Given instruction A ->
In the book review, who narrates History of the Rain?
Given instruction B ->
Write out the part of the book review starting at "This family history" and ending at "passing on history.", substituting "County Kerry" for "County Clare".
Given instruction C ->
Resume the book review after its last sentence.

Extract ->
★ ★ ★

I have just come back from a few days of holiday.  Always one to travel light, I took just a 10 litre backpack with me, and embarked on a Kindle reading campaign, downloading books I suspected I wouldn’t want to keep, ie those I didn’t necessarily feel a strong affinity for, but which I felt I should read.

I had a go at Niall Williams’s History of the Rain, which was Booker long listed in 2014.  In fact, the title of the Kindle book is History of the Rain: Longlisted for the Man Booker. 

This family history is narrated by nineteen year old Ruth Swain.  Not only is Ruth seriously ill and bedridden, but the landscape of her family’s narrative rolls out across various disastrous landmarks along the way.  Ruth’s own history is that of a clever, awkward, bookish girl from County Clare, and she reminisces about the run-of-the-mill range of stuff that normally befalls clever, awkward girls in books.

The book’s best point is the musicality of the language and the emphasis on the importance of story telling in passing on history.

★ ★ ★

Provided data ->

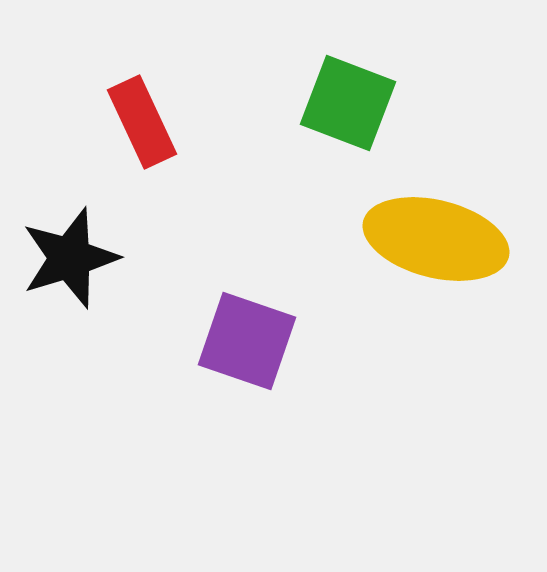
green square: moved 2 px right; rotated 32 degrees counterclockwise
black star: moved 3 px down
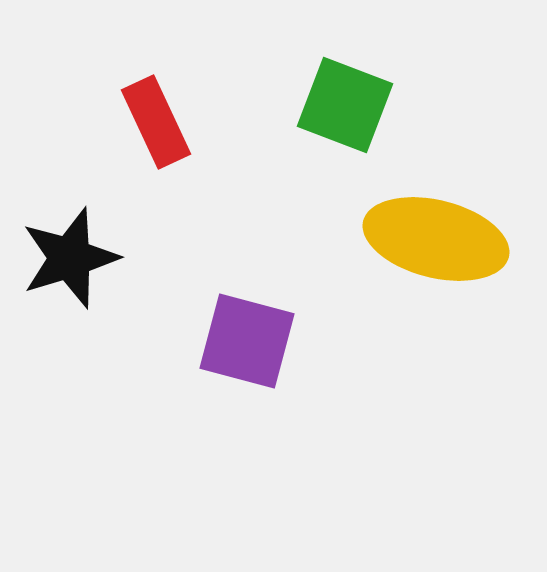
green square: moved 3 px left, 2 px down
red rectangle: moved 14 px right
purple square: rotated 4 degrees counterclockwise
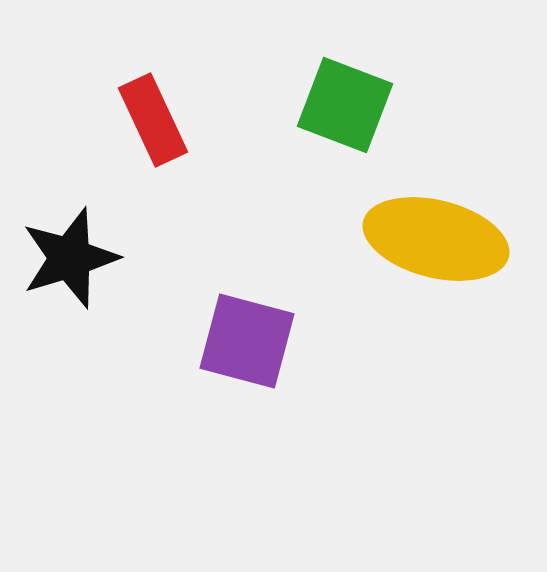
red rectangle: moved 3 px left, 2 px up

★ ★ ★

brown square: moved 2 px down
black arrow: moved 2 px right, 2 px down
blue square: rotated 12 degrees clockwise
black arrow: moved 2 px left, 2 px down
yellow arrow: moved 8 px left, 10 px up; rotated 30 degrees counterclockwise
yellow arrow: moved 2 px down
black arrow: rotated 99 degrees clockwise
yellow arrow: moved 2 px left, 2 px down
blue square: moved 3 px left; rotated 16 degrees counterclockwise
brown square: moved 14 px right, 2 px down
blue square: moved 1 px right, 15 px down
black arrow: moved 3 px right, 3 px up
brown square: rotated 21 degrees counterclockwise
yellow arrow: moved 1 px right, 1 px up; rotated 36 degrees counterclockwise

★ ★ ★

Exercise answer A ->
Nineteen-year-old Ruth Swain narrates it.

Exercise answer B ->
This family history is narrated by nineteen year old Ruth Swain.  Not only is Ruth seriously ill and bedridden, but the landscape of her family’s narrative rolls out across various disastrous landmarks along the way.  Ruth’s own history is that of a clever, awkward, bookish girl from County Kerry, and she reminisces about the run-of-the-mill range of stuff that normally befalls clever, awkward girls in books.

The book’s best point is the musicality of the language and the emphasis on the importance of story telling in passing on history.

Exercise answer C ->
There is a lot of bog and rain, though.  Almost every scene involves some sort of rot or damp and while I think the story of Ruth’s father, the stubbornly incompetent farmer and his perpetually failing crops, is supposed to be funny, it just made me wince.  Overall, reading the book gave me a very strong impression that I had really been sitting out in the rain, becoming intimately acquainted with its falling.  This is undeniably an effect, but one that has probably left me feeling more ill-disposed towards it than this sweet natured book deserves.

I’d be interested to know whether anyone else has read this and could help me out with some more positive insights!